**Prompt:** In the entries below, find the part that opens with the line containing "### ECC 曲线的特性：+运算" and closes with the line containing "### ECC 的关键原理", both lines included. Give that part as a JSON list of strings with one string per line, leaving out blank lines.

**Exercise materials:**
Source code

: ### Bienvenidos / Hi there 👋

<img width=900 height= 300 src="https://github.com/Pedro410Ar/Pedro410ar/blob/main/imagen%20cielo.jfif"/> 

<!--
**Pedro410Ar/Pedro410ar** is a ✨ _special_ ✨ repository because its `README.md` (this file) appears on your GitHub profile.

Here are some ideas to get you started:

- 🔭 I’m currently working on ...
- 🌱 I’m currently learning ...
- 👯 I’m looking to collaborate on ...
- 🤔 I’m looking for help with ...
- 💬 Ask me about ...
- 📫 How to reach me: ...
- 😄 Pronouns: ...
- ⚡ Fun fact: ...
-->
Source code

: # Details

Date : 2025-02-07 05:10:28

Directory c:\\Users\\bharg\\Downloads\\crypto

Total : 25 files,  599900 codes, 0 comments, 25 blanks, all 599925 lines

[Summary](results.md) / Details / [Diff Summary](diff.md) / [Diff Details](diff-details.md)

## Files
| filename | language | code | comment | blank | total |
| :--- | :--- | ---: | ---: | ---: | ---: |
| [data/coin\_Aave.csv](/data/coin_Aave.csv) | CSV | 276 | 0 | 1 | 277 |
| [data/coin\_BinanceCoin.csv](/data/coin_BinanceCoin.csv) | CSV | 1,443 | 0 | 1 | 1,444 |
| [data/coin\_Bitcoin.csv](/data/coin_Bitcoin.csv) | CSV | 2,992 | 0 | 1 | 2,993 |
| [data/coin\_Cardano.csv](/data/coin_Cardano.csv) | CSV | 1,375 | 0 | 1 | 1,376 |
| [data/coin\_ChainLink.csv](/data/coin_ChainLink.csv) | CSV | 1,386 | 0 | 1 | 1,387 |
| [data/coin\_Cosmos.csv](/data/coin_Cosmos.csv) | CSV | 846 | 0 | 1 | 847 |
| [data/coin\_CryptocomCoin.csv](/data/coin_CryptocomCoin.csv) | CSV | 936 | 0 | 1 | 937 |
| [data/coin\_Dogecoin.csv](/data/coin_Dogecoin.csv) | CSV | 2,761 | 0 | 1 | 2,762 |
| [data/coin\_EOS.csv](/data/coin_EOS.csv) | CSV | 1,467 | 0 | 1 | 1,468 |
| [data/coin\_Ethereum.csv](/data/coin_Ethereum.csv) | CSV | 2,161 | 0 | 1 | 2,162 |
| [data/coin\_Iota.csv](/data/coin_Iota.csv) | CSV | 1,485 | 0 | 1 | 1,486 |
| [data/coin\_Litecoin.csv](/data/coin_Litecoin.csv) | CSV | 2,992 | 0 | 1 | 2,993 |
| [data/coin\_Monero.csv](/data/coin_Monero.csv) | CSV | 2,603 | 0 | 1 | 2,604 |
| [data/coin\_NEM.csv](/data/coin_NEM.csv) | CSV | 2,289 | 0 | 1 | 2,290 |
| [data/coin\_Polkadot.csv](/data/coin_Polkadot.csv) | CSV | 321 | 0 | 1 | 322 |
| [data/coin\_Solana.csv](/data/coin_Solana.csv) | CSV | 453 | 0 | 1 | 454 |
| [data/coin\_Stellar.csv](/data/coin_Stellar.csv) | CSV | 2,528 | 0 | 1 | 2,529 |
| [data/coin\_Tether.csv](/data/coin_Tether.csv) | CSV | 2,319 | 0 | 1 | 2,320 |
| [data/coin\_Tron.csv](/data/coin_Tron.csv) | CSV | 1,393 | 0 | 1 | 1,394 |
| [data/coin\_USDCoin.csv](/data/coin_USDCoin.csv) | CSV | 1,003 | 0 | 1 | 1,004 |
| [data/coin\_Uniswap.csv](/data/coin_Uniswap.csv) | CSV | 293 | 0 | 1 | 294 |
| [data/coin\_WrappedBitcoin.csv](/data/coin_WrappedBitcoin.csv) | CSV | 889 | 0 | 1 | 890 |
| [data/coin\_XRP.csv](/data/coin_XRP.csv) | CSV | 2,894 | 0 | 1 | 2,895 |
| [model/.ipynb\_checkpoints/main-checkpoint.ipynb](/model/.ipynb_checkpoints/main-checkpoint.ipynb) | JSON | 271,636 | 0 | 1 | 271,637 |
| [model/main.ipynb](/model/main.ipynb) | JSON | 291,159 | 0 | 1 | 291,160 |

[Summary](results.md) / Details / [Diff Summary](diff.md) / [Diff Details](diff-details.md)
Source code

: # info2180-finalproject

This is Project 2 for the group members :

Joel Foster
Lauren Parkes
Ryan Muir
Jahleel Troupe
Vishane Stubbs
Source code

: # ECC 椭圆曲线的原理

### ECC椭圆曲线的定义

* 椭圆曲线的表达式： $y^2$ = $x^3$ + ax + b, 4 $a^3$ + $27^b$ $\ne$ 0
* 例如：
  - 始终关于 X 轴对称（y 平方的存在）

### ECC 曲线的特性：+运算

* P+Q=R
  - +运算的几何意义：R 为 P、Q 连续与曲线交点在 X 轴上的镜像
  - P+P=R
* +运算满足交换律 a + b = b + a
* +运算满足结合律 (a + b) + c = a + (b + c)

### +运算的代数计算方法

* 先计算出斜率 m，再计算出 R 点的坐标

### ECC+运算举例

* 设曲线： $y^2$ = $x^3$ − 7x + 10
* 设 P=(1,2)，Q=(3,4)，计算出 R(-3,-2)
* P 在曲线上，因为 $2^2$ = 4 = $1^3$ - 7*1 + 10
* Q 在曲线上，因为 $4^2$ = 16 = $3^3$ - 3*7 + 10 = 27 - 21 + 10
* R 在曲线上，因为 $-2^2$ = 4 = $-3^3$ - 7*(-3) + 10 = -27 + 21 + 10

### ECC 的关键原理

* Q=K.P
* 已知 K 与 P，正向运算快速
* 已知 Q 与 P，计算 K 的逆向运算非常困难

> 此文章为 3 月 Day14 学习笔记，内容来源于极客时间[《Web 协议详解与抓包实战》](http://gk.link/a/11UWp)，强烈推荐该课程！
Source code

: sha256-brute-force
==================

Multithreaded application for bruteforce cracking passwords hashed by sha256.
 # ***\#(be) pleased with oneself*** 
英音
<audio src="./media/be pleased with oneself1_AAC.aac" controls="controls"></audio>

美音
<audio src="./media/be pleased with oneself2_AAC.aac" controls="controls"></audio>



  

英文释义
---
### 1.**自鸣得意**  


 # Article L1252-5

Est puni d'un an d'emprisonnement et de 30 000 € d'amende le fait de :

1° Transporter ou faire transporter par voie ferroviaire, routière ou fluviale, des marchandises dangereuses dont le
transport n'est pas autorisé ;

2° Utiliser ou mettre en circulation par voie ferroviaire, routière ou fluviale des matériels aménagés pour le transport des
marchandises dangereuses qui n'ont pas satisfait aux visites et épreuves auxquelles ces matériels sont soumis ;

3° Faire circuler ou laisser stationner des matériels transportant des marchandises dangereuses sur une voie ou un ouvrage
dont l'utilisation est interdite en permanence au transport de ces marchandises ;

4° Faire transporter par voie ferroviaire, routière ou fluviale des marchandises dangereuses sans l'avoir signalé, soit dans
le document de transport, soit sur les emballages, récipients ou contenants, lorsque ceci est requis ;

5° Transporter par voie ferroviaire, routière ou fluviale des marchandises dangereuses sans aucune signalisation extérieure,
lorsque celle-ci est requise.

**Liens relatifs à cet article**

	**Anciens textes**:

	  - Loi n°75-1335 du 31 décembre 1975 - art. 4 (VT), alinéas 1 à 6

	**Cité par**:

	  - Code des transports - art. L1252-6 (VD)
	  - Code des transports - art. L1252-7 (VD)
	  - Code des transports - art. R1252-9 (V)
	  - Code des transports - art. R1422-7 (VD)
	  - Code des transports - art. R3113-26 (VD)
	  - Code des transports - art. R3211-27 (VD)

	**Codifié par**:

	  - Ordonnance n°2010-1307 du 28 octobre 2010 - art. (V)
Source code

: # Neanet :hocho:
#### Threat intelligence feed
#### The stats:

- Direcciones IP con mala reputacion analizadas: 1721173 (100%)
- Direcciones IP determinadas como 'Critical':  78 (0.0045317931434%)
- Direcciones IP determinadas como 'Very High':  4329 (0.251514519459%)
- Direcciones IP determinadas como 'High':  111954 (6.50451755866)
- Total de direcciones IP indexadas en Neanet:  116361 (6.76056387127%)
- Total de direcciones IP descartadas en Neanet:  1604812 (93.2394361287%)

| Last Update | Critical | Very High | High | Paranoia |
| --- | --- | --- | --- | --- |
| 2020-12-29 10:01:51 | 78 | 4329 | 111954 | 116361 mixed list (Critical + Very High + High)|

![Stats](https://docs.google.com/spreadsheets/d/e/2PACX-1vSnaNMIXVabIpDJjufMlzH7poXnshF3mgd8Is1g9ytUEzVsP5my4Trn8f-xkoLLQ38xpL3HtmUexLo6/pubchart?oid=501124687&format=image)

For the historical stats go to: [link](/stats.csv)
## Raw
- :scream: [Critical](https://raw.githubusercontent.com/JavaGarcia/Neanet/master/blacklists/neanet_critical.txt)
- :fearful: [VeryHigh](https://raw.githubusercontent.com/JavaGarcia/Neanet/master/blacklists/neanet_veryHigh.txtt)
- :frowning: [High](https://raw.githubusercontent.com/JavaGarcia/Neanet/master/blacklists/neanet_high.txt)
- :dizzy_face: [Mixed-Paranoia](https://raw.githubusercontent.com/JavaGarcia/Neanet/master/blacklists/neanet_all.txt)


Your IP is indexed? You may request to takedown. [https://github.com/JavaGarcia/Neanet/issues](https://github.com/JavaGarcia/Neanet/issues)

**Result for this task:**
[
  "### ECC 曲线的特性：+运算",
  "* P+Q=R",
  "  - +运算的几何意义：R 为 P、Q 连续与曲线交点在 X 轴上的镜像",
  "  - P+P=R",
  "* +运算满足交换律 a + b = b + a",
  "* +运算满足结合律 (a + b) + c = a + (b + c)",
  "### +运算的代数计算方法",
  "* 先计算出斜率 m，再计算出 R 点的坐标",
  "### ECC+运算举例",
  "* 设曲线： $y^2$ = $x^3$ − 7x + 10",
  "* 设 P=(1,2)，Q=(3,4)，计算出 R(-3,-2)",
  "* P 在曲线上，因为 $2^2$ = 4 = $1^3$ - 7*1 + 10",
  "* Q 在曲线上，因为 $4^2$ = 16 = $3^3$ - 3*7 + 10 = 27 - 21 + 10",
  "* R 在曲线上，因为 $-2^2$ = 4 = $-3^3$ - 7*(-3) + 10 = -27 + 21 + 10",
  "### ECC 的关键原理"
]